#### Page extract:
_____

The content of a SEAL KM Response message is shown in Table 5.3.3-1.

Table 5.3.3-1: Contents of a SEAL KM Response message

Name	Description
UserUri	URI of the user for which the response is intended.
SKmsUri	The URI of the SKM-S sending the response.
ServiceID	A string representing the VAL service/application related to the VAL client request. This is the same field as received in the SEAL KM Request message.
SKmsID	(Optional) The ID of the SKM-S providing the response message.
ClientID	(Optional) A string representing the client (see note)
DeviceID	(Optional) A string representing the device (see note)
UserID	(Optional) A string representing the user. (see note)
Date/Time	The Date and Time of the response. This number represents the number of seconds from 1970-01-01T0:0:0Z as measured in UTC.
ErrorCode	(Optional) Reason code indicating the failure of the requested action. If not present, the key management request is assumed to be successful.
Payload	(Optional) Key management payload specific to the VAL user, client or application. This field is not be present if an error occurs.
NOTE: If this field is present in the SEAL KM Request message then this field shall be present in the SEAL KM Response message and shall be the same value.

The identities listed in Table 5.3.3-1 are described in clause 5.3.2.

If the SKM-S does not encounter an error during processing of the SEAL KM Request message, the SEAL KM Response message carries a set of security parameters contained in the "Payload" field.

If the SKM-S encounters an error while processing the SEAL KM Request message, an error value described in Table 5.3.3-2 shall be returned in the 'ErrorCode' field of the SEAL KM Response message and the 'Payload' field shall not be present.

In the event of an error, the user and/or the operator of the VAL service, UE, or client may be notified.

Table 5.3.3-2: 'ErrorCode' values

ErrorCode	Description	Maps To
01	Unspecified error	"500 Internal Server Error" as described in Table 5.2.6-1 of TS 29.122
02	Key Information not available for specified service, client, device or user.	"404 Not Found" as described in Table 5.2.6-1 of TS 29.122
03	Request rejected	"401 Unauthorized" as described in Table 5.2.6-1 of TS 29.122
04	Unable to validate request	"400 Bad Request" or "403 Forbidden" as described in Table 5.2.6-1 of TS 29.122
05-FF	Reserved	N/A

The selection of the key material returned in the Payload of a SEAL KM Response message is determined by the ServiceID and (optionally) the ClientID, DeviceID or UserID. The combination of the ServiceID with the ClientID, DeviceID or UserID allows the VAL service to request a more specific set of key material.

_____

#### Data under study:
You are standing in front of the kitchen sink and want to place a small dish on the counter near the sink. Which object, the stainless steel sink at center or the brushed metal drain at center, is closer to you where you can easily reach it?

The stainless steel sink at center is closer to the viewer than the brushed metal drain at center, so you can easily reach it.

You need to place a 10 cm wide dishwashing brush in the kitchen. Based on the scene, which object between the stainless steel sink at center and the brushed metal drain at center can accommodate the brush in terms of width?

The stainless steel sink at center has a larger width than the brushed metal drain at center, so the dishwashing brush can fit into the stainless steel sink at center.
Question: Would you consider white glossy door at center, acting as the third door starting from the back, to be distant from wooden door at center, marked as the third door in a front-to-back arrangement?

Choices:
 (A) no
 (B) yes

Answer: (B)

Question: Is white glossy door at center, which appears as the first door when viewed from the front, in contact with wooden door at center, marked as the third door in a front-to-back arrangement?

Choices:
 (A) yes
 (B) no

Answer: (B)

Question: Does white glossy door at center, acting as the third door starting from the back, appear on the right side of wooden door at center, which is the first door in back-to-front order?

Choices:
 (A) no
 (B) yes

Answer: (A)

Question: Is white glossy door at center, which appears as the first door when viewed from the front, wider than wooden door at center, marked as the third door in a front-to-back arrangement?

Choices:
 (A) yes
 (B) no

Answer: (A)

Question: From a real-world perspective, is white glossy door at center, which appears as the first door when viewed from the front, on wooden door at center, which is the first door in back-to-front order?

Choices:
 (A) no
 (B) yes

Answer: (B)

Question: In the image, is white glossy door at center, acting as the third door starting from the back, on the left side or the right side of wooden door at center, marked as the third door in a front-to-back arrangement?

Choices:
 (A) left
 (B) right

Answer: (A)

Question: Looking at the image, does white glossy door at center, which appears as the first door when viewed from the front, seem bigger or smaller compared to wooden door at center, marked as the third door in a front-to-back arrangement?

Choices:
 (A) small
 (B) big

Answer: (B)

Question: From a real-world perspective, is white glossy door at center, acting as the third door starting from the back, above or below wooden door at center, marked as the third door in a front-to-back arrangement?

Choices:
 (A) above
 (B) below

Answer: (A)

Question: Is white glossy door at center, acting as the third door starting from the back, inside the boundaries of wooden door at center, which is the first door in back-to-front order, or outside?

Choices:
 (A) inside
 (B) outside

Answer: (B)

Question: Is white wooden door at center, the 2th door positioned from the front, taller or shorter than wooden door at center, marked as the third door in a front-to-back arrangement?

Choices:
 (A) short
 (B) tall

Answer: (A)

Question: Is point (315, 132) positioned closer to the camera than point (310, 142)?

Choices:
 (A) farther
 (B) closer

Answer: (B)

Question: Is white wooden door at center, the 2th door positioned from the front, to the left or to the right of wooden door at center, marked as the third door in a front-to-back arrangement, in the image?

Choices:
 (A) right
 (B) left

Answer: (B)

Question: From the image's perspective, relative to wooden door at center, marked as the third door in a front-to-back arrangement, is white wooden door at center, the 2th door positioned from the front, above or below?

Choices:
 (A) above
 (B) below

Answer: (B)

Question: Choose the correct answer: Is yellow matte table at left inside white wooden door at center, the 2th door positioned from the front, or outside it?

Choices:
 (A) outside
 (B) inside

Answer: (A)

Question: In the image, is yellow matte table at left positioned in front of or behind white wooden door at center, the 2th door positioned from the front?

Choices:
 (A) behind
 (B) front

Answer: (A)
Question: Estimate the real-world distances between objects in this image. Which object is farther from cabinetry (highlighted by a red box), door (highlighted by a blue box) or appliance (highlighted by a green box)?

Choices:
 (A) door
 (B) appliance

_____

#### Exercise:
Answer these questions using the SEAL KM Response extract:
1. What does the number in the Date/Time field represent?
2. To which status does ErrorCode 03 map?
3. Which fields determine the selection of the key material returned in the Payload?
The entries have no connection to the SEAL KM Response extract.

#### Completed task:
1. The number of seconds from 1970-01-01T0:0:0Z, as measured in UTC.
2. "401 Unauthorized" as described in Table 5.2.6-1 of TS 29.122.
3. The ServiceID and, optionally, the ClientID, DeviceID or UserID.